In May 1796, Lafayette was a prisoner of the Austrian crown after his capture by Austrian and Prussian forces in 1792 in the Belgian town of Liege. Lafayette’s wife had already escaped her own imprisonment in France during the Terror, making her way to Hamburg, Germany, where the U.S. consul gave her a passport in the name of "Madame Motier, of Hartford, in Connecticut”.
That month, President Washington wrote to the Austrian emperor, asking (in a letter delivered by John Jay) that the marquis “be permitted to come to this country, on such conditions” as the emperor might “think it expedient to prescribe”. It was in vain (Napoleon Bonaparte later secured Lafayette’s release in 1798), but the United States then lacked the power it has now — and should use it.
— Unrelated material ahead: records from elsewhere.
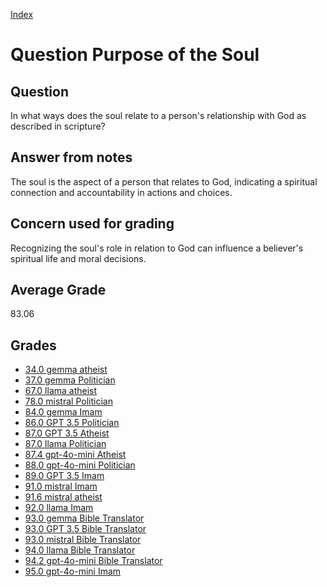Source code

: 
[Index](../../index.md)
# Question Purpose of the Soul
## Question
In what ways does the soul relate to a person's relationship with God as described in scripture?

## Answer from notes
The soul is the aspect of a person that relates to God, indicating a spiritual connection and accountability in actions and choices.

## Concern used for grading
Recognizing the soul's role in relation to God can influence a believer's spiritual life and moral decisions.

## Average Grade
83.06

## Grades
 * [34.0 gemma atheist](../answers/gemma_atheist/Purpose_of_the_Soul.md)
 * [37.0 gemma Politician](../answers/gemma_Politician/Purpose_of_the_Soul.md)
 * [67.0 llama atheist](../answers/llama_atheist/Purpose_of_the_Soul.md)
 * [78.0 mistral Politician](../answers/mistral_Politician/Purpose_of_the_Soul.md)
 * [84.0 gemma Imam](../answers/gemma_Imam/Purpose_of_the_Soul.md)
 * [86.0 GPT 3.5 Politician](../answers/GPT_3.5_Politician/Purpose_of_the_Soul.md)
 * [87.0 GPT 3.5 Atheist](../answers/GPT_3.5_Atheist/Purpose_of_the_Soul.md)
 * [87.0 llama Politician](../answers/llama_Politician/Purpose_of_the_Soul.md)
 * [87.4 gpt-4o-mini Atheist](../answers/gpt-4o-mini_Atheist/Purpose_of_the_Soul.md)
 * [88.0 gpt-4o-mini Politician](../answers/gpt-4o-mini_Politician/Purpose_of_the_Soul.md)
 * [89.0 GPT 3.5 Imam](../answers/GPT_3.5_Imam/Purpose_of_the_Soul.md)
 * [91.0 mistral Imam](../answers/mistral_Imam/Purpose_of_the_Soul.md)
 * [91.6 mistral atheist](../answers/mistral_atheist/Purpose_of_the_Soul.md)
 * [92.0 llama Imam](../answers/llama_Imam/Purpose_of_the_Soul.md)
 * [93.0 gemma Bible Translator](../answers/gemma_Bible_Translator/Purpose_of_the_Soul.md)
 * [93.0 GPT 3.5 Bible Translator](../answers/GPT_3.5_Bible_Translator/Purpose_of_the_Soul.md)
 * [93.0 mistral Bible Translator](../answers/mistral_Bible_Translator/Purpose_of_the_Soul.md)
 * [94.0 llama Bible Translator](../answers/llama_Bible_Translator/Purpose_of_the_Soul.md)
 * [94.2 gpt-4o-mini Bible Translator](../answers/gpt-4o-mini_Bible_Translator/Purpose_of_the_Soul.md)
 * [95.0 gpt-4o-mini Imam](../answers/gpt-4o-mini_Imam/Purpose_of_the_Soul.md)
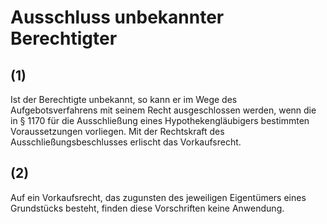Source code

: # Ausschluss unbekannter Berechtigter



## (1)

 Ist der Berechtigte unbekannt, so kann er im Wege des Aufgebotsverfahrens mit seinem Recht ausgeschlossen werden, wenn die in § 1170 für die Ausschließung eines Hypothekengläubigers bestimmten Voraussetzungen vorliegen. Mit der Rechtskraft des Ausschließungsbeschlusses erlischt das Vorkaufsrecht.

## (2)

 Auf ein Vorkaufsrecht, das zugunsten des jeweiligen Eigentümers eines Grundstücks besteht, finden diese Vorschriften keine Anwendung. 

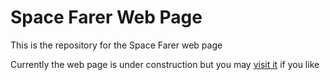 # Space Farer Web Page

This is the repository for the Space Farer web page

Currently the web page is under construction but you may [visit it](https://spacefarerorg.github.io/) if you like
Thanks to the Biden administration’s neglect of our immigration laws, the U.S. asylum system is being abused. It can take years for meritorious cases to be granted, and similar periods for bogus cases to be denied. That’s allowing hundreds of thousands of aliens with little or no claim to protection to live here illegally, enriching them and the smugglers who brought them. Perhaps we should rethink our humanitarian system, and grant aid to those we know are deserving instead of untold others who aren’t.